Whether it was a disconnect with players four decades younger than him or a disciplinarian style that didn't always mesh with the personalities and mental states of the kids he was coaching, Smith and his staff had trouble turning prospects into standouts.

Hollins certainly got better from year one to two, but after scoring 41 points in a November game against Memphis he had a handful of rough performances in January and February when the Gophers needed more.

Richard Pitino
Minnesota athletic director Norwood Teague, left, looks on after introducing Richard Pitino as the new men's basketball coach during a news conference, Friday, April 5, 2013, in Minneapolis.
AP Photo/The Star Tribune, Brian Peterson

The confidence any good team needs from the point guard wasn't always there. After a turnover or a foul or two, Hollins could find himself sitting out for long stretches of play. Pitino could provide more freedom. The new coach indicated he prefers players to not to be looking over their shoulder toward the bench after they make a mistake.

"That's just an indication that Andre trusts him already," former player and current radio analyst Spencer Tollackson said of the excitement expressed by Hollins last week. "If he's willing to say that to the media, that's a pretty good sign. Andre's a kid who desperately wants to get better."

Pitino also promised a fast style, fun for fans to watch and for the Gophers to play. He mentioned that a mere 142 words into his introductory statement at the news conference held to commemorate his hiring.

Smith's teams weren't supposed to be stodgy. Their goal was to use an aggressive hand-in-the-passing-lane approach to defense and turn those steals and blocks into fast breaks going the other way. At critical times, though, the Gophers struggled to maintain a pace against the Big Ten's toughest pack-the-paint teams. They had trouble cracking the 50-point mark more than once this season.

Pitino said he wants full-court pressure after every made basket, and the Gophers certainly won't be any more prone to slowing the ball down on offense. With a veteran backcourt led by Hollins, the roster Pitino has inherited should fit the style he'll try to implement.

"If we've seen Joe Coleman have success, it's always been in that fast-paced, up-and-down type of play," Tollackson said, adding: "I just love his demeanor, in terms of how he talks about his style of play. It's just refreshing to hear."

Pitino said he "loved watching" the Gophers when he saw them on TV throughout the season.

"I know they have some great players, and hopefully we can go out and get some more great players," Pitino said.

That's another part of the challenge, perhaps the most important of all. Three heralded recruits, Tyus Jones, Reid Travis and Rashad Vaughn, are sitting in Pitino's new recruiting backyard, the Twin Cities area.

"I love the fact he has so much energy," said Zach Goring, the head coach at Apple Valley High School, where Jones just finished his junior season. "He's not dwelling on what the Gophers don't have. He's trying to highlight what they do have and sell that."

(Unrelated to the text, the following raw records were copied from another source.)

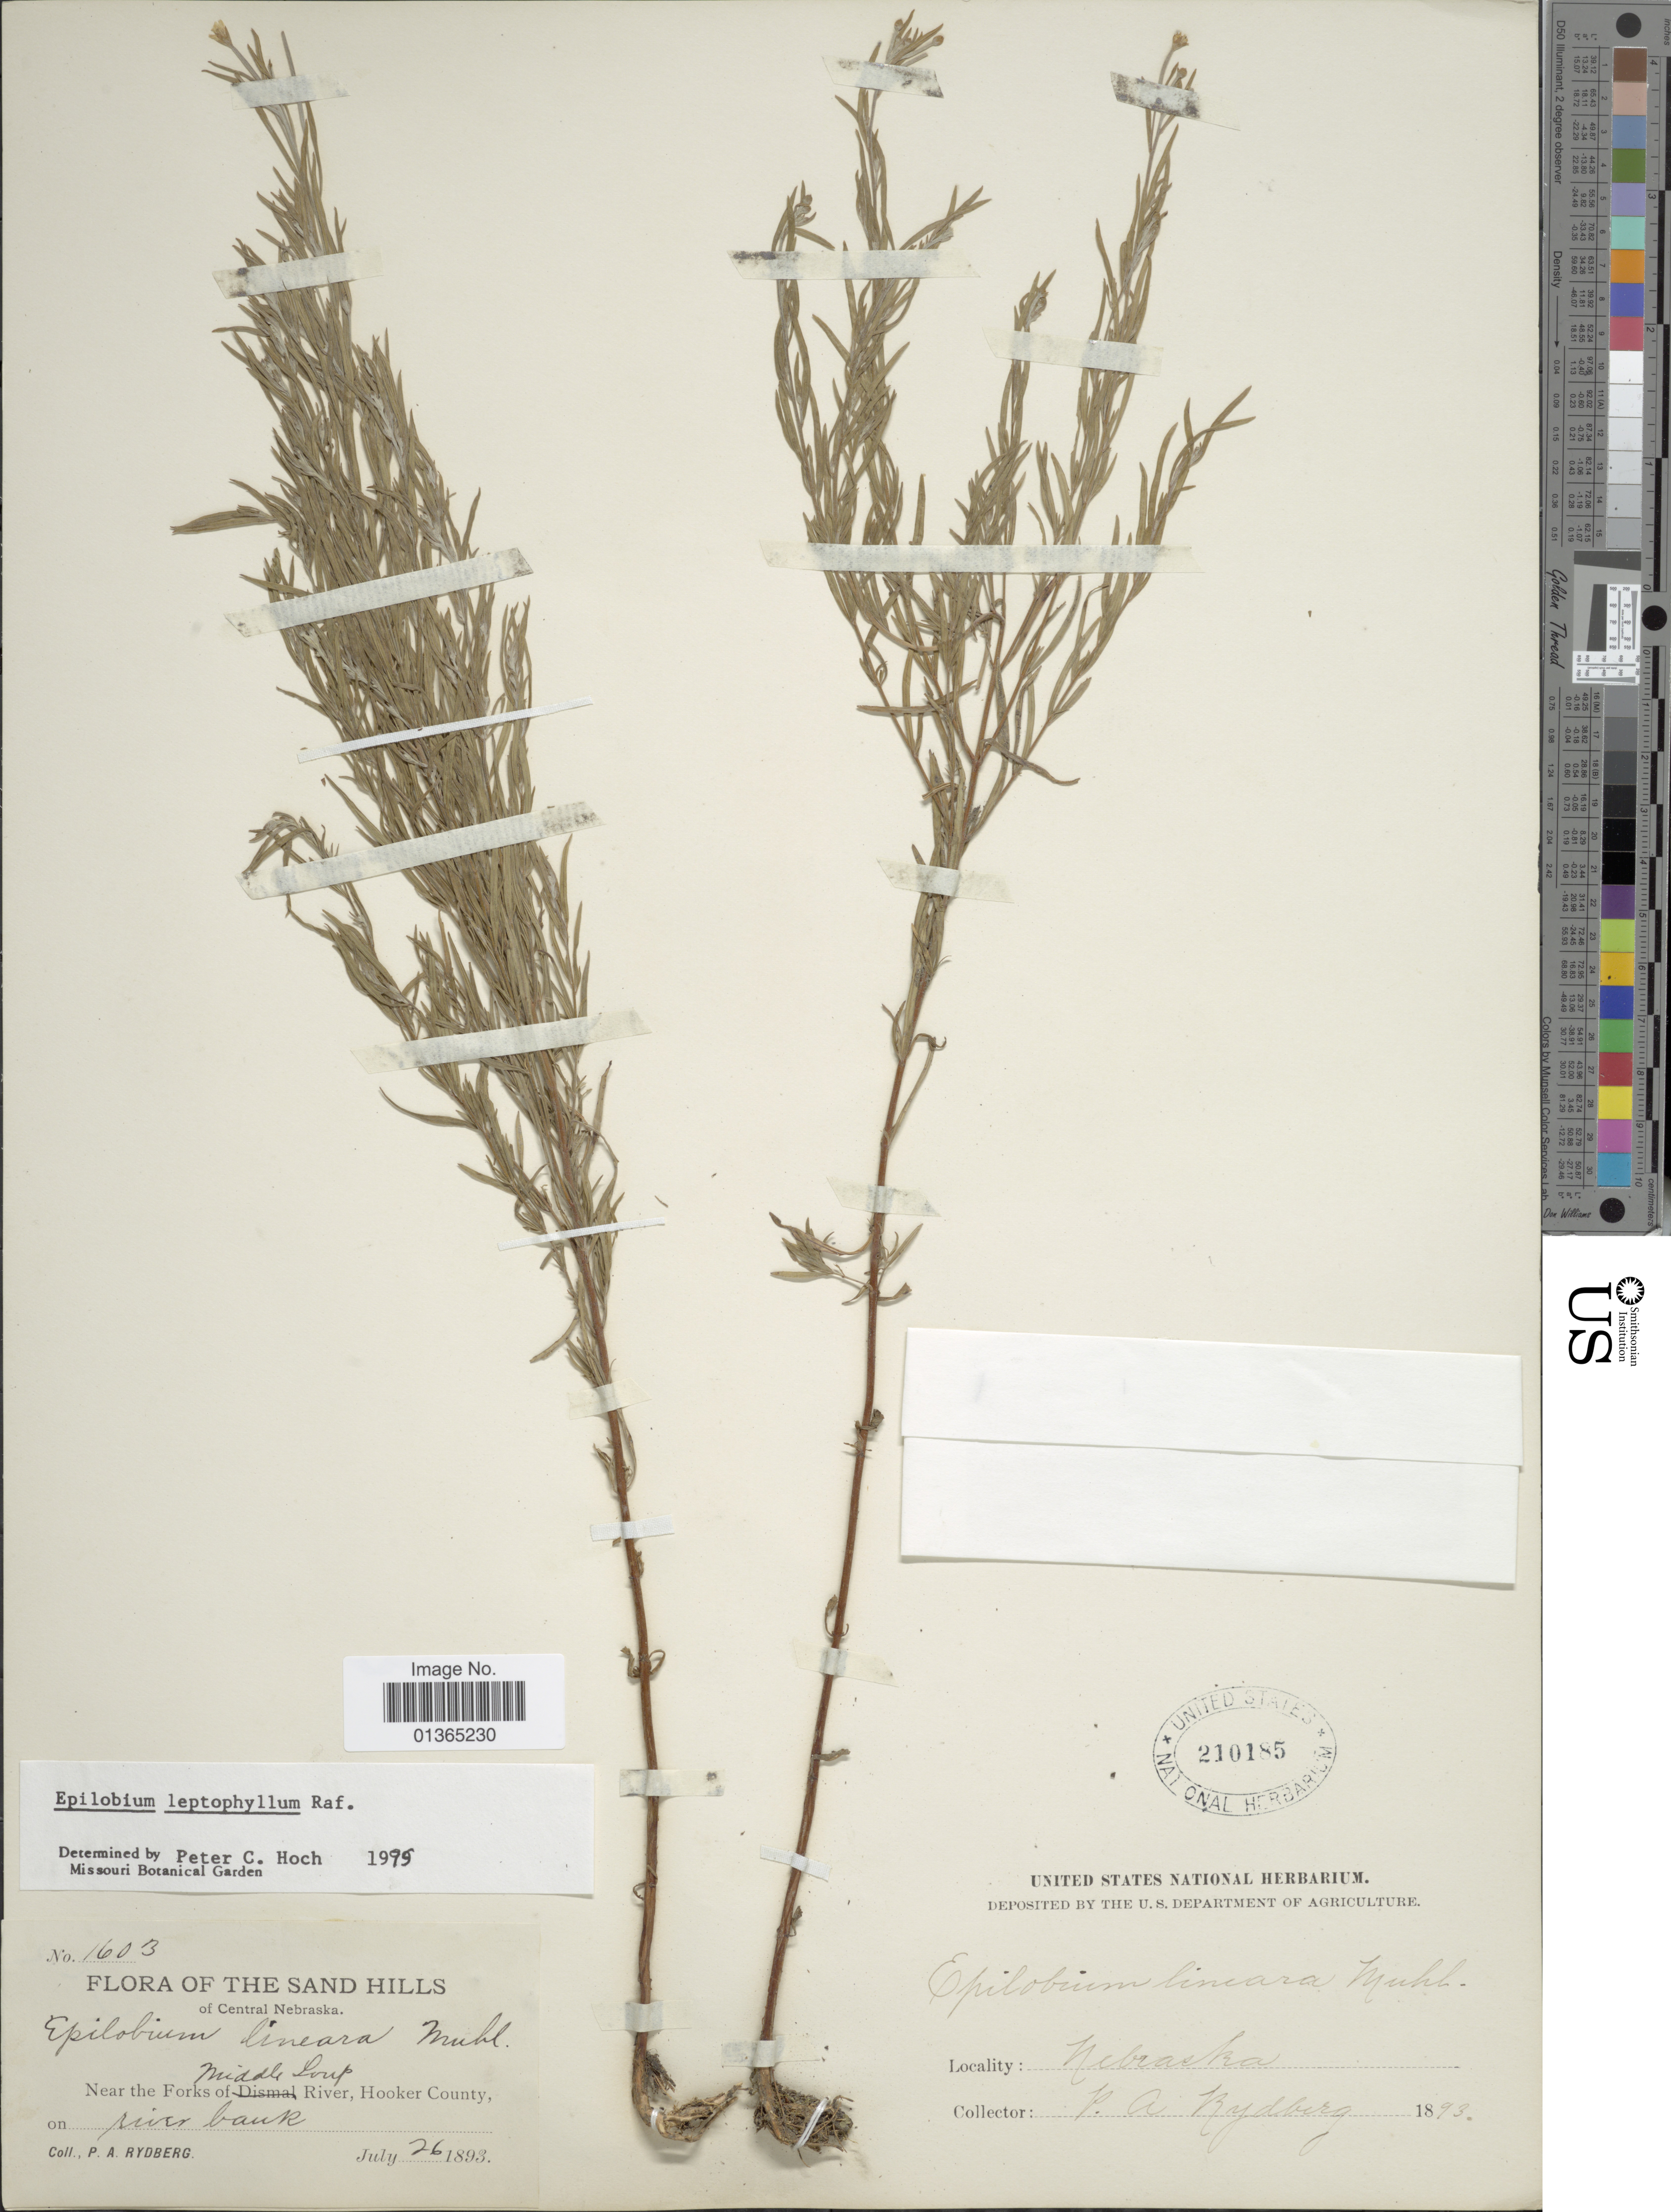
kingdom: Plantae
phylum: Tracheophyta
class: Magnoliopsida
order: Myrtales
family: Onagraceae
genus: Epilobium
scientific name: Epilobium leptophyllum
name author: Raf.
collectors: P. A. Rydberg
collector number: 1603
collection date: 1893-07-26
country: United States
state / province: Nebraska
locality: Sand Hills of Central Nebraska. Near the Forks of Middle Loup River, Hooker County.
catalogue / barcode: US 210185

Jones has seven finalists, in alphabetical order: Baylor, Duke, Kansas, Kentucky, Michigan State, Minnesota and Ohio State. He joined the varsity as an eighth-grader, and Smith was at his first practice, the first coach to signal interest with his presence. Goring said he enjoyed all of his interactions with Smith and his assistants.

"They were always very good to us," Goring said.

But going younger in this area probably can't hurt the Gophers, either.

"Just in terms of being able to relate to a guy, if I was 18 years old I would relate more to a guy who was 30 and maybe listened to the same music I did and had a Twitter account," Tollackson said. "I know Tubby worked hard, and all the assistants worked hard, but you just get the sense that Pitino is going to grind and put in those 80, 90 and 100-hour weeks. If anything, the fact that his last name is Pitino is going to drive him to work harder because he has a reputation to uphold."